After laying on my bed staring at the ceiling for a few moments I decide a coffee and donut will make my night a whole lot better. So, I toss on my hoodie and grab my keys but just as I'm heading for the door, I decide to see if Willow wants to join me. Willow and I used to be the type of sisters who did anything and everything together and never got tired of each other's company but after our mother passed, that changed entirely. Willow made it her end all goal to make our mother proud but I fell into a hole and I still haven't found my way out of it. The two of us haven't had a parental figure in our lives since she's been gone which hasn't helped. Our father used alcohol to cope with her death and I haven't had a real conversation with him since she died. He's either passed out with vomit covering his clothing on the kitchen floor or nowhere to be found.

            I can hear Willow's TV blaring as I approach her room but just as I am about to nudge the door with my foot I hear something else. The sounds of her sobbing and whispering, "I miss you." Which makes sadness well up inside of me and I race down the stairs as quietly as I can to get out of the house.

            As soon as I sit down in my car I drop my head on the steering wheel and burst out into tears. I ask myself every single day why this had to happen to me. My mom was what kept my family together in every aspect and now I can't even talk to my own twin comfortably. And these overwhelming feelings of emptiness and despair never leave me alone and I'm starting to wonder why I have to continue to try every damn day.

            I begin to recover and light a dart I find in the glove compartment, courtesy of Val of course because as much as I like them, I refuse to buy them for myself. I don't like the thought of having to rely on something. Then I start my car and drive mindlessly towards my favourite coffee shop.
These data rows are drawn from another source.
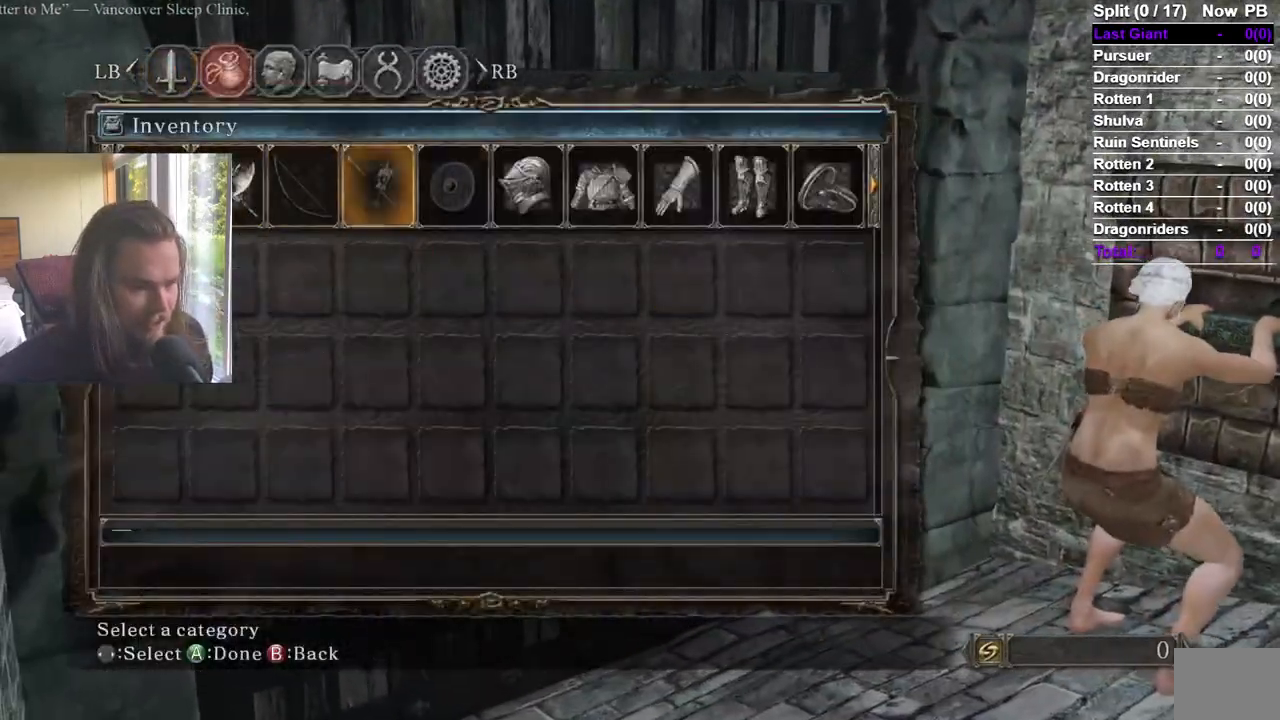
{"buttons": [], "left_stick": "center", "right_stick": "center"}
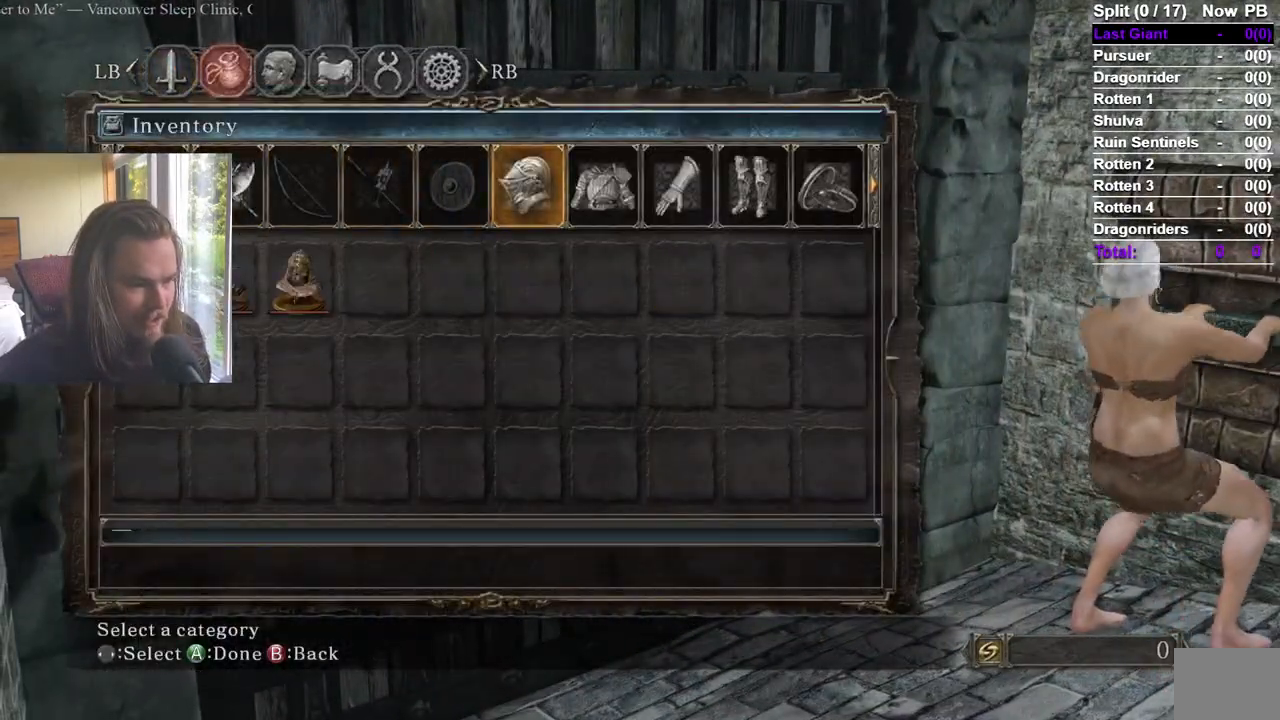
{"buttons": ["DPAD_RIGHT"], "left_stick": "center", "right_stick": "center", "events": [[134, "START", "down"], [250, "START", "up"], [317, "START", "down"], [450, "DPAD_RIGHT", "down"], [450, "START", "up"]]}
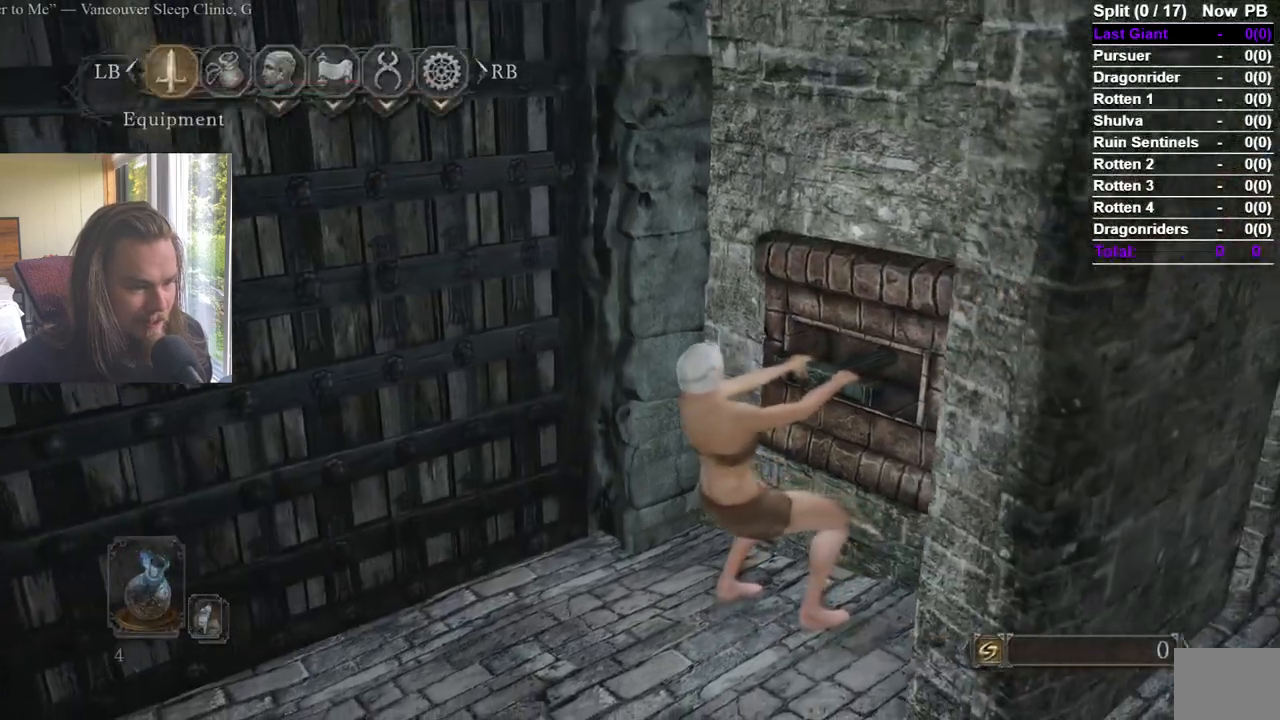
{"buttons": [], "left_stick": "center", "right_stick": "center", "events": [[33, "A", "down"], [66, "DPAD_RIGHT", "up"], [166, "A", "up"], [166, "DPAD_DOWN", "down"], [250, "DPAD_DOWN", "up"], [333, "DPAD_DOWN", "down"], [417, "DPAD_DOWN", "up"]]}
            I sit down, where I always do, the little chair in the corner by the window. A table for one far away from anyone else. My mother used to bring Willow and I here whenever she could find a reason. It was her happy place, she always told me it was where all her inspiration came from. This was where she would come to write, it was what she loved. You could see it in her eyes, they would look so full of life and almost entranced as she would put pen to paper. She must be where I got it from. The urge to write about anything and everything. What I see, how I feel, or what I think. And I want to, but I can't. Not since she left me.

            I hear the woman call my order from the counter so I head over but I stop dead in my tracks the second I see the door open. I think to myself that this must be some type of sick joke or I'm having a nightmare that I'm struggling to wake up from. It was Zane. Holding Ray's hand. I never thought he would stoop this low. He knew how much this place meant to me, how much it still means to me. I confided in him about my mother and how she loved being here and that when I'm here, I forget that she's gone.

            He looks at me dumbfounded as I stare him in the eyes. "Ember—" he starts but I stop him.

            "No." I mumble and shove him over as I rush out the door. I quickly start my vehicle and just drive, I have no idea where I'm going but I don't stop, I can't. Something took over my body and I couldn't stop driving. Escaping from Zane, from my alcoholic father, from school, from this city. I always knew I didn't belong here. My mother knew it too. She always told me I was meant for something greater, that I would have the future she always dreamed of.

            Now I know where I'm going, a place I told myself I would never go. I am suddenly reminded that I'm in the midst of a panic attack and can feel my heart racing so abnormally fast. I pull over, onto the side of the road. So near to where my mother's car was parked on the night my life became the shit show I always thought I deserved, but of course I never expected it to happen this way. My mom was the best person I have ever known and I wish I could have done something, anything to make her stay. Willow and I always knew when she was going through one of her "spells", as my father used to describe it. We didn't understand it until we were older, maybe around thirteen years old, because our father sat us down one evening and told us about Mom's illness. He told us that our mom had depression, and that she struggled with it since before we were even born. He finally helped us to understand why Mom would lock herself in her room some nights and not come out for a day or two, why Mom refused to eat, and why she wasn't herself sometimes. However, Willow and I were not aware of the severity of her illness until the night she took her life.

            I let my feet lead the way to where her lifeless body hung the night we found her. I could almost hear the commotion surrounding me as it was that night. My father screaming in terror and sobbing uncontrollably, my sister kneeling on the ground bawling so intensely that she sounded as though she was in immense pain and of course, the sirens in the distance. My reaction was not like my family's. I walked over to her swaying body, hovering over the river and looked down at her. I felt the warmth of tears streaming down my face but I made no sounds of agony like my father and sister had. I just stared at her and thought to myself "How could you?". That phrase repeated in my mind like a broken record player the whole night, while we watched the paramedics retrieve her body from the bridge, while we watched her being put into a body bag and while we drove to our house that would never be my home again. Her absence should have felt painful to me but it never has. Her absence has always felt like nothing. Not because I didn't care but because now I can no longer feel.